Maybe also find out who wrote that job description. Perhaps you can make a
case that you were given a mandate to push the organization toward better
practices. But in that case perhaps you should also ask for a promotion,
because it doesn't sound like you have the authority to make the changes you'd
like.

------
saluki
Sometimes you just have to sit back and enjoy the ride (and get your green
card).

I would work on automating what you can to save yourself time. Be on the look
out for easy things that can save other time and present proposals to
implement X and save Y time.

I'm been in companies though where for whatever reason no one wants to
change/improve anything. Some fear automating things saving time will cost
them their job or they might not understand/not want to learn new things. So
they are never going to be open to change.

Be on guard for things going wrong and being blamed for trying new things.
Learn that they are doing inside and out, then look at ways your team can do
it better.

If you just settle in and keep doing what you're doing take some time to learn
new techniques and technologies that can help you later. Maybe start a blog,
writing to build an audience to make you an 'expert' and open up possible
product offerings in the future. (If that interests you).

Good luck, some companies are never going to do things the 'right' way. Good
luck passing along some best practices.

------
lsiebert
Fundamentally, work for their problems, not yours, to solve your problem.

Log patterns and avoid premature automation, but write down the time you and
others take to fix issues and then you can say that technical debt because of
blank cost the company X days this last Y period.

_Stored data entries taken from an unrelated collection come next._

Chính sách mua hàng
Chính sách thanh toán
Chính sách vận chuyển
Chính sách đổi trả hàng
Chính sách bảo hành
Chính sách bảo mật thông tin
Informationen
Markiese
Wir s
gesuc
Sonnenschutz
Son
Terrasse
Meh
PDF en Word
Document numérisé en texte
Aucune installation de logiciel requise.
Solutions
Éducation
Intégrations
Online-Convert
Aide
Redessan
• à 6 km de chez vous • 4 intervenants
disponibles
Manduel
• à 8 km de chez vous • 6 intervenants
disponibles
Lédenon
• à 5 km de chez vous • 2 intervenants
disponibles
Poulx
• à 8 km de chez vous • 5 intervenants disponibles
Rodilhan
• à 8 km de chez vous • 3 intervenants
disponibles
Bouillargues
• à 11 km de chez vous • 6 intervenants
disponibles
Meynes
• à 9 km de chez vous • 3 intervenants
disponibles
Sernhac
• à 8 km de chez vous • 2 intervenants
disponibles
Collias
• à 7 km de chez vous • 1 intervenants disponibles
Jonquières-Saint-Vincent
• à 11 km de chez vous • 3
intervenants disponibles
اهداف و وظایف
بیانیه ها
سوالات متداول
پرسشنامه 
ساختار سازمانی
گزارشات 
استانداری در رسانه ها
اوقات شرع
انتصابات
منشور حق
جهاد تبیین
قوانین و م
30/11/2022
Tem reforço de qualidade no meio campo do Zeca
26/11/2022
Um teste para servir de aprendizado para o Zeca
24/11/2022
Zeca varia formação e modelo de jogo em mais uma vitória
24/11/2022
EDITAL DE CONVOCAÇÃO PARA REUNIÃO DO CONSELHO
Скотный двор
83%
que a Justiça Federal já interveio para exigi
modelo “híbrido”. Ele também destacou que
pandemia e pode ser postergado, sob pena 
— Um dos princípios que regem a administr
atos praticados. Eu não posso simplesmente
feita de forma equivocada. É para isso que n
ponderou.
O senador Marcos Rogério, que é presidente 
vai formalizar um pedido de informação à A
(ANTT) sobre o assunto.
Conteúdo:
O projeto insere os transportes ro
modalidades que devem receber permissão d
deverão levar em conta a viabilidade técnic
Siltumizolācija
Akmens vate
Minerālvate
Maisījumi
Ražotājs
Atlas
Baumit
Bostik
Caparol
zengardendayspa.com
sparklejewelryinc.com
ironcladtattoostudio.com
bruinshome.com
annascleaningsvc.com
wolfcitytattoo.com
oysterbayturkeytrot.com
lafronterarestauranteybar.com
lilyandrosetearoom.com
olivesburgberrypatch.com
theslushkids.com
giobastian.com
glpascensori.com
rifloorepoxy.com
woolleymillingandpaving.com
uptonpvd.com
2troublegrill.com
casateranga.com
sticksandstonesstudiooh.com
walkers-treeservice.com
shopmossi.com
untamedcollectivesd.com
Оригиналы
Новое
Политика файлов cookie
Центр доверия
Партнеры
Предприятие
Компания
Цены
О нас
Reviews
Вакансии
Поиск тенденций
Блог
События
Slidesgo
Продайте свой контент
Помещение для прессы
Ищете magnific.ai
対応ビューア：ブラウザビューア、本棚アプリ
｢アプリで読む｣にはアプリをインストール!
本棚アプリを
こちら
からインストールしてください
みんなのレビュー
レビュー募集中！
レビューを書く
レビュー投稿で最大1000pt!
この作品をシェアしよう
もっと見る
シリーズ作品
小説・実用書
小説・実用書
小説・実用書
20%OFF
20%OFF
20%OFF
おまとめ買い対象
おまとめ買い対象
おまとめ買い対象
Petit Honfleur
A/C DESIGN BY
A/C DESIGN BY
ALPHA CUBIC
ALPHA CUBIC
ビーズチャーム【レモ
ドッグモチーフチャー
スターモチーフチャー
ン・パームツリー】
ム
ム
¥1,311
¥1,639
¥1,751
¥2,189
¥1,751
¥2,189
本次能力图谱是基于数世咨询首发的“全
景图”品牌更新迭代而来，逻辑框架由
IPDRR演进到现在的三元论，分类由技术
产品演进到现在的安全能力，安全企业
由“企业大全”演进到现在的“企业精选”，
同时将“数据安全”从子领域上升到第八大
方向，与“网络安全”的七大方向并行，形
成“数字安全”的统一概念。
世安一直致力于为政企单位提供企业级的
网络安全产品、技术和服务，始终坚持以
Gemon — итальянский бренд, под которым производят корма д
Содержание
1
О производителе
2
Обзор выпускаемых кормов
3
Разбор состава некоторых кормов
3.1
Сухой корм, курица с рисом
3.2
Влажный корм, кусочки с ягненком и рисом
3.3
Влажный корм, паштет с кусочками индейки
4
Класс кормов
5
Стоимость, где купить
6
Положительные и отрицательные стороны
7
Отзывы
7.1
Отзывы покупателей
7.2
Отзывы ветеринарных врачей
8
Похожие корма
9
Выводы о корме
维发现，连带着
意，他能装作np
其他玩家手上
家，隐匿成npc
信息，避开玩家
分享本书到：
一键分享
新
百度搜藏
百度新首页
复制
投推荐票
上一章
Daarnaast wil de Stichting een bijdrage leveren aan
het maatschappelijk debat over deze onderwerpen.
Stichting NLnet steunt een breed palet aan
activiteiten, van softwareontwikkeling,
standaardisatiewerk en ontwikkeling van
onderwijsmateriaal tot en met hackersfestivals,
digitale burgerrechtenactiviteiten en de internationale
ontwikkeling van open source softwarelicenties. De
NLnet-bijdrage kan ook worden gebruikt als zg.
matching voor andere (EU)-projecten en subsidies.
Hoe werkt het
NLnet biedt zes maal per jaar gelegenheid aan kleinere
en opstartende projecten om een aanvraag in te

Also work on projects that showcase you can get shit done to build up
credibility. Everyone who comes in as a junior engineer with different ideas
will come across as the hot shot who thinks he knows better. Reach out to the
developers and ask them what are areas where automation would make their job
easier. Reach out to management and ask them what they want more control over,
or want done quicker through automation. Look for other costs, server costs,
service costs, etc.

Your frustration likely matters to nobody but yourself though. Find their
frustrations and fix both simultaneously.